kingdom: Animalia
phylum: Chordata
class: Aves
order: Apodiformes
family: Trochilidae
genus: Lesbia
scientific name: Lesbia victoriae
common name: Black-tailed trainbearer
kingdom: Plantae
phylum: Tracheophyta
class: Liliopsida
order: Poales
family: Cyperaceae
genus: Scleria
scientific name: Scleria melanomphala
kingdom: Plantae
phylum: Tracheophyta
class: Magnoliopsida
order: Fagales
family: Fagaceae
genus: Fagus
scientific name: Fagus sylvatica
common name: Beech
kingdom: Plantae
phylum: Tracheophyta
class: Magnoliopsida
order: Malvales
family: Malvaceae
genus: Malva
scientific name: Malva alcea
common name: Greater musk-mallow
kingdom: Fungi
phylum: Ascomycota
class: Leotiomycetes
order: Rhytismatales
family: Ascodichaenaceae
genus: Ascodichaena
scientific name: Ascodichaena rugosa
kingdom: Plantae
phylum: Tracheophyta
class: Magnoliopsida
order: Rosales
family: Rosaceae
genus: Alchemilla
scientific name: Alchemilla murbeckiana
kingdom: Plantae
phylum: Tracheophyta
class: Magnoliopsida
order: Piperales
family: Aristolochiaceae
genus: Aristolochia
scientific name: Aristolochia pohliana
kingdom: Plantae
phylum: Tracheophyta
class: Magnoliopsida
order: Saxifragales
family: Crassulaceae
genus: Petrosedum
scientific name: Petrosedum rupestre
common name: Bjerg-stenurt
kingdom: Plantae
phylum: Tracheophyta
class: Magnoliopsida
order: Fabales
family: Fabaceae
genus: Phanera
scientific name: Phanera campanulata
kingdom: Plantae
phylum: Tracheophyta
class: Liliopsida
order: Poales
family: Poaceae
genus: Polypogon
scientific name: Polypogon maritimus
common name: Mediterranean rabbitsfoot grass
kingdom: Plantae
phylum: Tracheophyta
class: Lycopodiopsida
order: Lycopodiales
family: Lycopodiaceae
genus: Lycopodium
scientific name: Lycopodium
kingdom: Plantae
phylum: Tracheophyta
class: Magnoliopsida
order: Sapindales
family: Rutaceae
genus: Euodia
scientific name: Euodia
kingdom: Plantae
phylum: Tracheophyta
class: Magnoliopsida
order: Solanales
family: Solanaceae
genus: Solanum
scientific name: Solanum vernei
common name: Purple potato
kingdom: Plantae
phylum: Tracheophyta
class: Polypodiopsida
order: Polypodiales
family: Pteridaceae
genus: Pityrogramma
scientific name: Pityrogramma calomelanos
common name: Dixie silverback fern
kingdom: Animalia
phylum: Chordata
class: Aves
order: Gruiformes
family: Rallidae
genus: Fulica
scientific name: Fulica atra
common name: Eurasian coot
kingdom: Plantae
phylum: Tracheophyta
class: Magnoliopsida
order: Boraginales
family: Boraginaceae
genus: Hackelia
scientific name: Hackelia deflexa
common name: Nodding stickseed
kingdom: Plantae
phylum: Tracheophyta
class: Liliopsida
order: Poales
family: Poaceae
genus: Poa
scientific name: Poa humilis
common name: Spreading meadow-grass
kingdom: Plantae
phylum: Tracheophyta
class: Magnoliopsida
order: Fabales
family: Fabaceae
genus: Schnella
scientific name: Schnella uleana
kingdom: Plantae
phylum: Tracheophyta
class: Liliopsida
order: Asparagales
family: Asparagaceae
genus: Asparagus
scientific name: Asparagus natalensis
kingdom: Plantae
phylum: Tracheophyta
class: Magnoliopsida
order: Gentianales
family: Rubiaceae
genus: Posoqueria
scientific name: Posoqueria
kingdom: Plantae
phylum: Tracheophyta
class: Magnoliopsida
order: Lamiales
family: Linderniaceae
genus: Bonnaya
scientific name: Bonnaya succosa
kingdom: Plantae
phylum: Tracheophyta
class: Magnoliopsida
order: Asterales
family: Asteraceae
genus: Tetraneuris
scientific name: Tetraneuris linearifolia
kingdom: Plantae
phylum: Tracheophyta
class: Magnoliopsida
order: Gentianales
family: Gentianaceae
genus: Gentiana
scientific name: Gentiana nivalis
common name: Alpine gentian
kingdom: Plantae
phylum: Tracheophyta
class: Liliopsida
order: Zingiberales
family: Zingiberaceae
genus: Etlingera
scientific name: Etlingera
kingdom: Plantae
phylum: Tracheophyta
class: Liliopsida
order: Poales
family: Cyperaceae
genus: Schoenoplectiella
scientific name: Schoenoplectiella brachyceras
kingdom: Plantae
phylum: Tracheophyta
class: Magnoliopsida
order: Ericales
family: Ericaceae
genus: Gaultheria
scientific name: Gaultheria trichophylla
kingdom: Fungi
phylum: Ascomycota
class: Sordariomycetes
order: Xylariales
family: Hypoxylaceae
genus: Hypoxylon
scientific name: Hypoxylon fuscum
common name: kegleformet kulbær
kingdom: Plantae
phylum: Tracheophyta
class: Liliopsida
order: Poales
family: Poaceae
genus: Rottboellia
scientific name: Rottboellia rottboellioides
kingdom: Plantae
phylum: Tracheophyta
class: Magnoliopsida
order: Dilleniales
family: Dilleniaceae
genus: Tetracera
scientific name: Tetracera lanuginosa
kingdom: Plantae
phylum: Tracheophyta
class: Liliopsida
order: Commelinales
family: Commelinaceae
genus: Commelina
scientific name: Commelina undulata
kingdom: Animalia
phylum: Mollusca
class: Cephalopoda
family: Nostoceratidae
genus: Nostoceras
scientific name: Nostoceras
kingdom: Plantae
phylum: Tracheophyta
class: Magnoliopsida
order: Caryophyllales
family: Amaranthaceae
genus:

-=-=-=-=-

* [Problem]
Rewrite the lines from the first one up to and including the line containing "scientific name: Scleria melanomphala", replacing "scientific name" with "binomial name" and leaving everything else unchanged. Provide only those lines.

* [Solution]
kingdom: Animalia
phylum: Chordata
class: Aves
order: Apodiformes
family: Trochilidae
genus: Lesbia
binomial name: Lesbia victoriae
common name: Black-tailed trainbearer
kingdom: Plantae
phylum: Tracheophyta
class: Liliopsida
order: Poales
family: Cyperaceae
genus: Scleria
binomial name: Scleria melanomphala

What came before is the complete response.